In what kind of contexts does Social Practice work happen?


There is no end to the contexts in which social practice work can happen. It is a growing area and more and more groups of people are seeking to explore their own creativity and become engaged in such projects. In some instances such as schools and health care settings it can be driven by leaders of those groups. In other instances, it can be the group members who are providing the momentum. As already referenced, while peer to peer collaboration among artists is commonplace, this toolkit is principally written from the perspective of, and for the purpose of, artists working with other groups of people in the community.

How does an artist start a Social Practice? 

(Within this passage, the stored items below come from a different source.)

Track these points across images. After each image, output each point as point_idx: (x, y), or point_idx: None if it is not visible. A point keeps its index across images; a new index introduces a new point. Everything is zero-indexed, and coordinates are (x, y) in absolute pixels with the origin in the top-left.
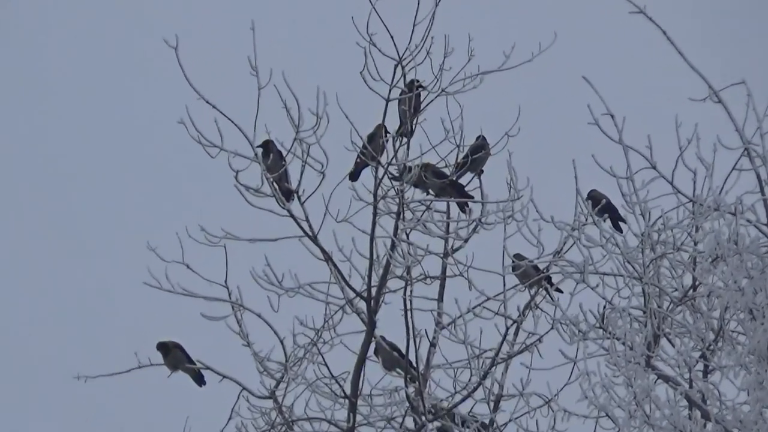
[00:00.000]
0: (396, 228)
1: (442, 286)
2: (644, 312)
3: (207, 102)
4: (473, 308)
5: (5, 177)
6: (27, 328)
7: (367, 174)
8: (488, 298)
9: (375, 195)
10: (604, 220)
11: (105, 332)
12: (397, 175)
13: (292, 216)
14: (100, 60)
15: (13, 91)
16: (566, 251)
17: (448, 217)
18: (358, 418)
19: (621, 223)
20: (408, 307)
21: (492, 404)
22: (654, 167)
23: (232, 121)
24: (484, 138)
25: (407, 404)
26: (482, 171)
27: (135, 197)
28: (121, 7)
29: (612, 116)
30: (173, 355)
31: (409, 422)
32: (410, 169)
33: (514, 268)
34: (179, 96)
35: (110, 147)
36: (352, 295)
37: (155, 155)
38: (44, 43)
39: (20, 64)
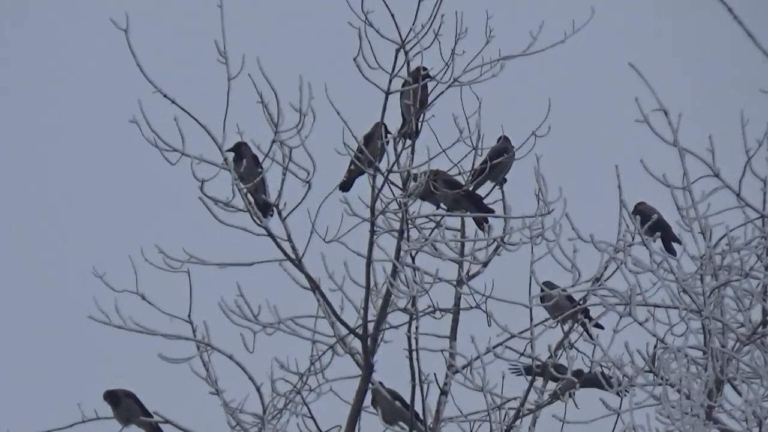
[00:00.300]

When developing a social practice it can be hard to know where to begin. Inform yourself, conduct research. Organisations such as Create and their international counterparts are invaluable resources with vast experience, know-how and case studies of best-practice. Many third level institutes provide training to artists wishing to develop specific expertise in this area. Your local authority arts office or local arts centre may also be able to offer advice. The Arts Council and many Arts Offices provide supports towards your professional development.  If you can, it would be helpful to arrange to shadow another more experienced artist to get a feel for how they work. Think about your fields of interest, this will help you to identify a group that you may potentially be interesting to work with. Look to your own community network. Ask a group you know if they would be open to testing different project ideas. Invite your group to collaborate, they can either accept or decline.


Because of the multiple roles and responsibilities involved, artists who succeed in this area are highly creative, well organised and prepare thoroughly; they are effective time keepers and can work to a budget. They are good communicators, contribute confidently and can adapt well to changing circumstances. 

1. Helguera, Pablo (2012). Education for Socially Engaged Art. New York: Jorge Pinto Books. p. 22.